The only time that the Torah shows us any “conflict” between the brothers is when Aharon and Miriam come to the defense of Tziporah, Moshe’s wife, in an attempt to restore their “Shalom Bayit,” marital harmony, after Moshe has distanced himself from his wife. They are shown to be wrong by HaShem Himself, because Moshe’s level of prophecy and state of closeness with HaShem is on an entirely different and higher level than theirs, and requires this separation (although celibacy is not at all an ideal of Judaism).

A great tragedy that Aharon becomes involved with is that of the “Egel HaZahav,” the Golden Calf that the Jewish People worship at the very foot of Mt. Sinai, after receiving the Torah there from G-d. On the surface (yet again), Aharon’s role in this matter is quite central, as we find in verse Shemot 32:4, with regard to the gold that had been collected from the people, “And he took it from their hands, and he fashioned it with a goldsmith’s tool, and he made it into a molten image of a calf...”
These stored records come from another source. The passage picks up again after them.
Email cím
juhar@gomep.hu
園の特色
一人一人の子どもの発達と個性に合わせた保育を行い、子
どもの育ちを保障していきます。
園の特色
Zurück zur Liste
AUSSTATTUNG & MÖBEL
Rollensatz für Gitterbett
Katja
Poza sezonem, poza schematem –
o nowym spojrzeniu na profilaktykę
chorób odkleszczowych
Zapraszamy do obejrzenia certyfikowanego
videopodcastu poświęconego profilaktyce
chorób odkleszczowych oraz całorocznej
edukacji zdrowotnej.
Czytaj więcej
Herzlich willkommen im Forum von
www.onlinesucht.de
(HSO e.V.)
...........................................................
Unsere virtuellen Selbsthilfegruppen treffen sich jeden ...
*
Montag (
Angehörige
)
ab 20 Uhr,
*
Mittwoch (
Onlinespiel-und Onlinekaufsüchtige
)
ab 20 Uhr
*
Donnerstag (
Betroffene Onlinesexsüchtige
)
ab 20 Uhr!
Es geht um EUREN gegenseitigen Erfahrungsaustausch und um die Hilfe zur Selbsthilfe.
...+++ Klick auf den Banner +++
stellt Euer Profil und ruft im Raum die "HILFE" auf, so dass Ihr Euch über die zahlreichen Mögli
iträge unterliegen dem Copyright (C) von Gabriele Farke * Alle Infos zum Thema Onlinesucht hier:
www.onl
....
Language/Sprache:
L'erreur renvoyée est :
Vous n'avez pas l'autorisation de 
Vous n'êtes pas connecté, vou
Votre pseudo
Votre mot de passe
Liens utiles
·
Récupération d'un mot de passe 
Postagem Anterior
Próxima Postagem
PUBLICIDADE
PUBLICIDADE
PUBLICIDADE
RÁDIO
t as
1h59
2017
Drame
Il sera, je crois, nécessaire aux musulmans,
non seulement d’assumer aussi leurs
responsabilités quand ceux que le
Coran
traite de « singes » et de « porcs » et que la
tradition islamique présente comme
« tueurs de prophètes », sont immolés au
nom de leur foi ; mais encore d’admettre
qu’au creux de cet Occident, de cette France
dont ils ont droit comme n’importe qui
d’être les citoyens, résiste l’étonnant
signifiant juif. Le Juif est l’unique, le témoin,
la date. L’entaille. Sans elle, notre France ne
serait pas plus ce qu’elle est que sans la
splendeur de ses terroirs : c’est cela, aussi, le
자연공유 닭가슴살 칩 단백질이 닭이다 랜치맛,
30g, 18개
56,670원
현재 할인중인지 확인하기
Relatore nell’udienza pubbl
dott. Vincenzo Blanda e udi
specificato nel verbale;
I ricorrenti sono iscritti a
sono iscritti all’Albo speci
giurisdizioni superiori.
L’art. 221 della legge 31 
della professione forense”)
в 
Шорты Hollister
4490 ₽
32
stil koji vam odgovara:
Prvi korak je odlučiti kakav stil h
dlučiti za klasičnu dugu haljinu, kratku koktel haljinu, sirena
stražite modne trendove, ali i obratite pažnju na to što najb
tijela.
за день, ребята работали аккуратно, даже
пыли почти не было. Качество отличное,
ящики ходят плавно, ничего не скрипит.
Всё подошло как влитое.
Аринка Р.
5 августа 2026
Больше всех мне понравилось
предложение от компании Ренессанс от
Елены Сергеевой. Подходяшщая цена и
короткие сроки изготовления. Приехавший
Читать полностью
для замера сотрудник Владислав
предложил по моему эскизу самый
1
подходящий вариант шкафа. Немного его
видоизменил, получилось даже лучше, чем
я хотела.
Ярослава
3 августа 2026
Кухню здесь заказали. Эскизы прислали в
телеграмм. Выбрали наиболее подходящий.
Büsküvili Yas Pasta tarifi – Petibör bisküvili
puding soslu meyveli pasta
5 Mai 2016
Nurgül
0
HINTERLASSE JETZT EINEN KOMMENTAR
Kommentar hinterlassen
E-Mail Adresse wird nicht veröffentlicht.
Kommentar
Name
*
In Parshat Eikev (Devarim 9:20), Moshe says “And against Aharon, HaShem’s wrath burnt very fiercely, such that He intended to destroy him...” RASHI comments on the expression “to destroy him,” that this refers to the destruction of one’s children. And that when Moshe says, “... And I prayed also in behalf of Aharon at that time,” he means to say that his prayers were able to save two of Aharon’s sons, Elazar and Itamar, but he could not save Nadav and Avihu. Regarding whom we saw (VaYikra 10:3), after Nadav and Avihu had been killed by a “fire from the L-rd,” Aharon does not protest HaShem’s judgment, “And Aharon was silent.”

Now we know that CHAZAL and the Meforshim search for ways to deflect the cause of the deaths of Nadav and Avihu onto the two of them, and away from their father. First of all, the verse does say (VaYikra 10:1), “And Nadav and Avihu, the sons of Aharon, took each of them his censer, and put fire in it, and put incense upon it, and offered strange fire before the L-rd, that He had not commanded them.” And other faults are heaped upon them: that they were intoxicated, unmarried, that they presumed to decide Halachic issues in the presence of their elders, etc.

And with regard to the Golden Calf, there were certainly other factors present – in particular, the “Erev Rav,” the “mixed multitude” of Egyptians, who had cast their lot with the Jews, in order to be on the side “of the winners,” but now that the enterprise seemed to be falling apart, relied upon their “kishuf,” black magic, that they had brought with them from Egypt, to bring forth from the flames one of their old gods, the calf.

But Moshe’s statement (Devarim 9:20), mentioned above, “And against Aharon, HaShem’s wrath burnt very fiercely, such that He intended to destroy him...,” his own rebuke to Aharon upon his descent from Sinai (Shemot 32:21), “And Moshe said to Aharon, ‘What did this people do to you that you brought upon them this great sin?!’,” and the testimony of the Chumash itself, where we find (Shemot 32:25), “And Moshe saw the people, that they were out of control, because Aharon had made them wild,...” all demand an explanation.

Perhaps the explanation is that Aharon, in his righteousness, desired to deflect all the blame for the disloyalty to HaShem exhibited by Israel at that time, upon himself, so that if anyone would be destroyed as a result of the great sin, it would be he alone.

And this selflessness of Aharon, was exhibited as well by his brother, Moshe who said to HaShem (32:32), “If you forgive them, well and good, but if not, erase me, I beg you, from the Book that You have written.”

So we see that selflessness is a pre-requisite for leadership of the Jewish People, and we must look for that characteristic in all who would assume the leadership of our people.